Source text -
------------------------------

[antlr-interest] Error nodes created upon syntax error

Fri Jan 11 11:18:42 PST 2008

Hi Alessandro. thanks for the suggestion.  Yes, I've been thinking  
about this problem and it is even more general.  What do you do about  
actions that must execute after recovery even though they refer to a  
token that does not exist?!

The unfortunate truth comes down to the following: single token  
insertion and deletion recovery with in an alternative is really sexy  
for journal papers, but I believe I've convinced myself that they are  
not practical.  Well, at least in the presence of actions.

The  Simple solution is to turn this off, relying on a normal "exit  
rule upon syntax error" mechanism but leave the insertion and deletion  
mechanism as an option by overriding methods.

Ter
On Jan 6, 2008, at 8:48 AM, Alessandro wrote:

> Hello,
> (sorry for my bad english)
>
> I can see that there is a problem with token deletion/insertion if you
> are also building trees.

------------------------------

Dataset content -
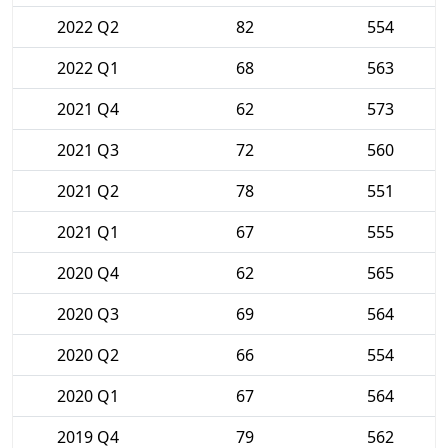
2022 Q2
82
554
2022 Q1
68
563
2021 Q4
62
573
2021 Q3
72
560
2021 Q2
78
551
2021 Q1
67
555
2020 Q4
62
565
2020 Q3
69
564
2020 Q2
66
554
2020 Q1
67
564
2019 Q4
79
562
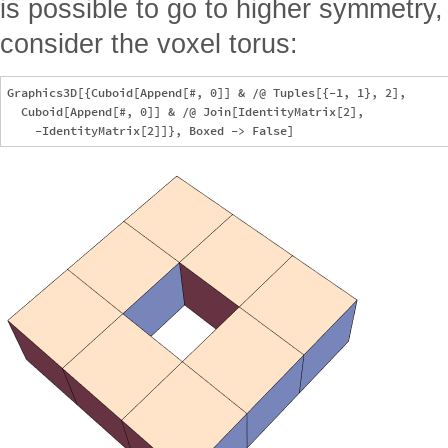
is possible to go to higher symmetry,
consider the voxel torus:
Graphics3D[{Cuboid[Append[#, 0]] & /@ Tuples[{-1, 1}, 2],

  Cuboid[Append[#, 0]] & /@ Join[IdentityMatrix[2],
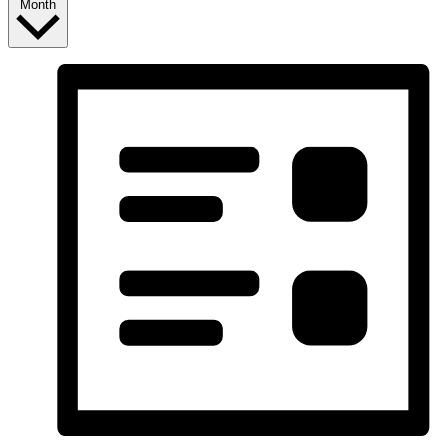
Month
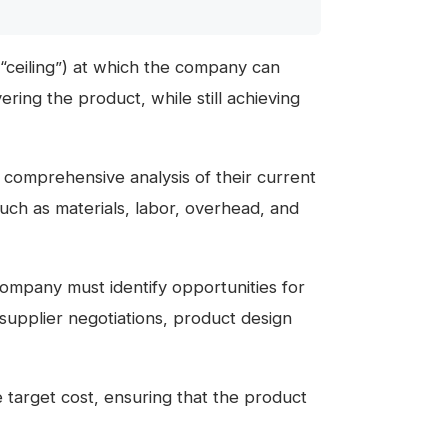
“ceiling”) at which the company can
vering the product, while still achieving
comprehensive analysis of their current
such as materials, labor, overhead, and
company must identify opportunities for
supplier negotiations, product design
e target cost, ensuring that the product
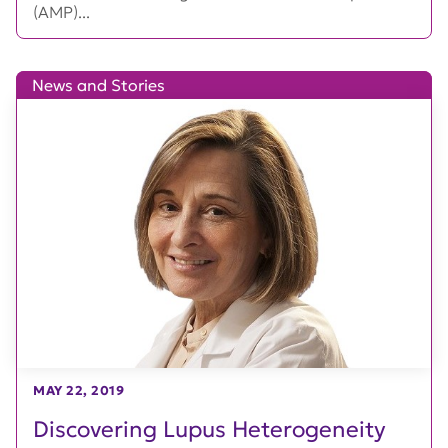
(AMP)...
News and Stories
MAY 22, 2019
Discovering Lupus Heterogeneity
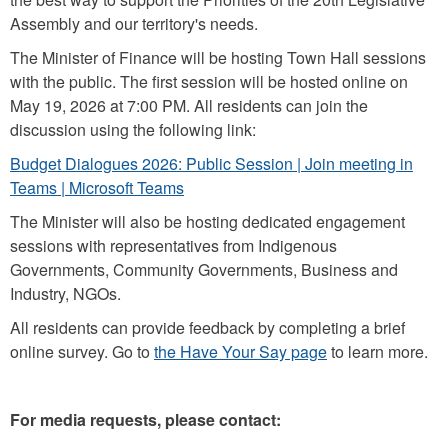
Assembly and our territory's needs.
The Minister of Finance will be hosting Town Hall sessions
with the public. The first session will be hosted online on
May 19, 2026 at 7:00 PM. All residents can join the
discussion using the following link:
Budget Dialogues 2026: Public Session | Join meeting in
Teams | Microsoft Teams
The Minister will also be hosting dedicated engagement
sessions with representatives from Indigenous
Governments, Community Governments, Business and
Industry, NGOs.
All residents can provide feedback by completing a brief
online survey. Go to
the Have Your Say page
to learn more.
For media requests, please contact:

------------------------------

Problem 1 - In the message about error nodes, rewrite the paragraph beginning "The unfortunate truth" as one shorter sentence that keeps its main facts.
Problem 2 - According to the message about error nodes, why is single-token insertion and deletion recovery a problem when actions are present? Answer in one to three sentences.
Problem 3 - Carry on with Alessandro's quoted reply in the message about error nodes, picking up after its last sentence.

Answer area 1 - Single-token insertion and deletion recovery within an alternative appeals in journal papers but, the writer has concluded, is not practical, at least when actions are present.

Answer area 2 - Some actions must still run after recovery, yet they refer to a token that does not exist. The writer concludes that this kind of recovery is not practical in the presence of actions.

Answer area 3 -
> Take this rule, for exemple :
>
> test	:	'var' ID ';'    -> ^('var' ID);
>
> If the input if "var ;", the token insertion system detect that the
> token "ID" is missing, then report the error, but continue parsing.
>
> If you look closer to the generated code, you will see :
>
> -----
> ID2=(Token)input.LT(1); // save ID2
> match(input,ID,FOLLOW_ID_in_test26);
> stream_ID.add(ID2); // ID2 have a bad reference
> ----
>
> ID2 contains a reference to the token ';' and not to the token ID. The
> "match" procedure doesn't thow any exception because of the "token
> insertion" system.
>
> So the resulting tree will be in reality ^( 'var' ';') ....and it is
> totally incorrect, am I right ?
>
> If I want to use the "token deletion/insertion symbol" with tree
> building, can I modify the "match" procedure in order to modify, for
> instance, the content of "ID2" ( without altering the reference) ?
>
> I imagined a workaround. ( LA(i) is the token at the index
> current_pos+i in the stream ).
>
> if there is a token insertion, do this in the "match" procedure :
>
> 1. add the "special" imaginary token (matching the missing token) in
> the stream at the postion LA(2) (position is wrong now). The stream
> must allow token insertion.
> 2. Swap (contents and not references) LA(1) and LA(2). (you have to
> correct index informations)
> 3. ID2 still has a reference to LA(1), but the content of the token is
> now "special imaginary ID token".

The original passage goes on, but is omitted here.